After nine months of shuttle diplomacy by U.S. special envoy George J. Mitchell, the gap between Israeli and Palestinian leaders appears to have grown, and it now includes not only a dispute over Israeli settlement construction in the West Bank, but also renewed tension over Jerusalem, disagreement over the framework for the talks and controversy over a U.N. report on alleged war crimes during Israel’s offensive in the Gaza Strip last winter.
In other words, Obama’s Middle East gambit, apparently inspired by those known Middle East policy wonks Rahm Emanuel and David Axelrod, has failed. Spectacularly so. Putting daylight between the U.S. and Israel and sneering at the Bush team for being too close to Israel didn’t really get the Obami anywhere, did it?
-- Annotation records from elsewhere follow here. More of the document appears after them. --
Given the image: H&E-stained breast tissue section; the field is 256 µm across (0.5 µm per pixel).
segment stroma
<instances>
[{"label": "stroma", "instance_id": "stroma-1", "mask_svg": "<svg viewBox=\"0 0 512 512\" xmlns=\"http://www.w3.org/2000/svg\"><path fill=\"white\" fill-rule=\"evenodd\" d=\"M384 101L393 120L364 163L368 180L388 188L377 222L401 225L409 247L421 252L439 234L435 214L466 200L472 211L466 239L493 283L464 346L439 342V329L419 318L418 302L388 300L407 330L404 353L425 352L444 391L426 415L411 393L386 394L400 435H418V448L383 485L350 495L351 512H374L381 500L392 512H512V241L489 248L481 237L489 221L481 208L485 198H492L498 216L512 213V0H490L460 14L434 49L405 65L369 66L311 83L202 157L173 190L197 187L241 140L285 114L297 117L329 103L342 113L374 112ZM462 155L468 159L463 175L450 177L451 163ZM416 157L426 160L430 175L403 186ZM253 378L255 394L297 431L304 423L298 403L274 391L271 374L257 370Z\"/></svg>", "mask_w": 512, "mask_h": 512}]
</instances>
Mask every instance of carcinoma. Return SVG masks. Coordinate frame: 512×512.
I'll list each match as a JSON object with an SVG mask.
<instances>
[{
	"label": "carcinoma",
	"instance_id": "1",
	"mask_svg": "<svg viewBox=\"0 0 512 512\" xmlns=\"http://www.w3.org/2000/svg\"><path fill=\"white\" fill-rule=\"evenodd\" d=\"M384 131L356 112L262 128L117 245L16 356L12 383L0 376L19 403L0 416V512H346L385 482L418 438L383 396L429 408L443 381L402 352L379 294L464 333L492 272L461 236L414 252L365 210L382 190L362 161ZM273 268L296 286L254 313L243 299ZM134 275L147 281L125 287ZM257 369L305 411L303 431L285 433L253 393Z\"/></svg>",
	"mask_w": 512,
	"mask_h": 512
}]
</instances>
The Post is candid that the fixation on settlements “backfired.” As virtually every pro-Israel conservative commentator predicted, “It raised hopes among Palestinians, who began to demand nothing less than a full freeze, and led to severe tensions in U.S.-Israeli relations.”
And all that ingratiating with the “Muslim World” in Cairo? Not much was gained; in fact, the parties are more estranged than ever. Our relations with Israel have not been this strained since . . . well, ever . . . and the administration’s credibility is arguably worse than any of its recent predecessors.
What can be learned from all this? Sanctimonious speeches and fractured history-telling don’t make for “peace.” Savaging your allies doesn’t get you anywhere. And ignoring hard truths — including the Palestinians’ unsolved internal divisions and refusal to renounce and root out terrorism — also doesn’t get you anywhere. Moreover, Obama’s appearance on the scene doesn’t change any of the fundamental issues; neither does chanting “diplomacy” or “dedication to the peace process.”
This should be a wake-up call for the administration. The Obama team might want to consider letting domestic pols run foreign policy. And they might put away some of their egocentric misconceptions about the power of Obama’s aura.